Terapi Alergi Kacang: Remisi Jauh Lebih Unggul Dibanding Desensitisasi untuk Hasil Jangka Panjang

Oleh Rini Widiyarti August 19, 2026 2 hours lalu 0 komentar

Penelitian terbaru yang dipublikasikan dalam jurnal Allergy mengungkap perbedaan signifikan dalam hasil jangka panjang pasien alergi kacang. Studi ini menemukan bahwa pasien yang berhasil mencapai remisi alergi pasca-terapi oral imunoterapi (OIT) kacang menunjukkan perbaikan yang lebih besar dibandingkan mereka yang hanya mengalami desensitisasi.

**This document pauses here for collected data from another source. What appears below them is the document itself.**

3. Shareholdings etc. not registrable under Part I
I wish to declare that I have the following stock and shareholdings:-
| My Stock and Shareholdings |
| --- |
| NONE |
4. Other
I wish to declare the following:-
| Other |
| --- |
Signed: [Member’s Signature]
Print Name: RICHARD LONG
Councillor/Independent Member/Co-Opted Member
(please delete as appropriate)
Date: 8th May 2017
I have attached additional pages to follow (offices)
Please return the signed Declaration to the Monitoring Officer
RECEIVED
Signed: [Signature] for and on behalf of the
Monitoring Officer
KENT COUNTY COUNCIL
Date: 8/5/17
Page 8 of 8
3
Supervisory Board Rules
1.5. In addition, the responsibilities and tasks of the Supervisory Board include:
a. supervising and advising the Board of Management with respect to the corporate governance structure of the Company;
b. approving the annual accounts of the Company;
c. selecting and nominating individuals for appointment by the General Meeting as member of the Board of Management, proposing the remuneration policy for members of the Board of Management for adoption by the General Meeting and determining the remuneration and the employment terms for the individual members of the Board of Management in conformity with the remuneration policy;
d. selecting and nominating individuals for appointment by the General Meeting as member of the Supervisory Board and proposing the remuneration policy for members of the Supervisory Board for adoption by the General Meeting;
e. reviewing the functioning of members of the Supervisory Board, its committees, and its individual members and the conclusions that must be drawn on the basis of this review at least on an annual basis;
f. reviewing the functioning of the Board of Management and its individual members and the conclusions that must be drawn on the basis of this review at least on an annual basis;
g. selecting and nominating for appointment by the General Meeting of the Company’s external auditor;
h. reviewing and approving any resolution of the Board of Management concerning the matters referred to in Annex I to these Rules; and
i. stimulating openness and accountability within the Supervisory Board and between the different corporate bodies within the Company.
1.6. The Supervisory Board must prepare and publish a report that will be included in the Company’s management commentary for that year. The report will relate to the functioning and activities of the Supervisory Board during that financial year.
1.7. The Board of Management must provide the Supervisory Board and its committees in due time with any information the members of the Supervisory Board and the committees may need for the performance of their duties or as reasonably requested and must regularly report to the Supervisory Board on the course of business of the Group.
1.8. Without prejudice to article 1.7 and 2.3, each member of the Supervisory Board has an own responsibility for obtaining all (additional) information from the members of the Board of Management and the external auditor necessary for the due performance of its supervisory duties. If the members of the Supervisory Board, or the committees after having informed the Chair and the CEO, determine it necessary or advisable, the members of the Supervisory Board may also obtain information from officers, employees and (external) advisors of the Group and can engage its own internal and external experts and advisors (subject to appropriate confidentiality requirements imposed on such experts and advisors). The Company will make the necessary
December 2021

Penelitian lanjutan dari uji coba terkontrol secara acak bertajuk PPOIT-003LT ini melibatkan 129 pasien. Para partisipan telah menyelesaikan program 18 bulan terapi OIT kacang dosis tinggi (2.000 mg), OIT kacang dosis tinggi saja, atau plasebo. Peneliti utama, Mimi Tang, MBBS, PhD, FRACP, FRCPA, FAAAAI, yang juga menjabat sebagai direktur Allergy Translation Centre dan pemimpin grup imunologi alergi di Murdoch Children’s Research Institute, beserta timnya melakukan evaluasi terhadap para pasien tersebut.

Hasil studi ini memberikan wawasan krusial mengenai efektivitas berbagai pendekatan dalam penanganan alergi kacang. Pasien yang mencapai remisi, sebuah kondisi di mana sistem kekebalan tubuh tidak lagi bereaksi berlebihan terhadap alergen, menunjukkan stabilitas dan kualitas hidup yang lebih baik dalam jangka waktu yang lebih lama. Sebaliknya, desensitisasi, yang bertujuan mengurangi reaksi alergi tanpa menghilangkan sepenuhnya, tampaknya memberikan manfaat yang kurang berkelanjutan.

Temuan ini sangat penting bagi para klinisi dan pasien dalam menentukan strategi terapi alergi kacang yang paling efektif. Pemahaman mendalam mengenai perbedaan antara remisi dan desensitisasi, serta dampaknya terhadap hasil jangka panjang, akan membantu dalam pengambilan keputusan medis yang lebih tepat sasaran. Lebih lanjut, studi ini membuka jalan bagi penelitian di masa depan untuk mengoptimalkan protokol OIT guna mencapai remisi yang lebih luas dan tahan lama bagi penderita alergi kacang.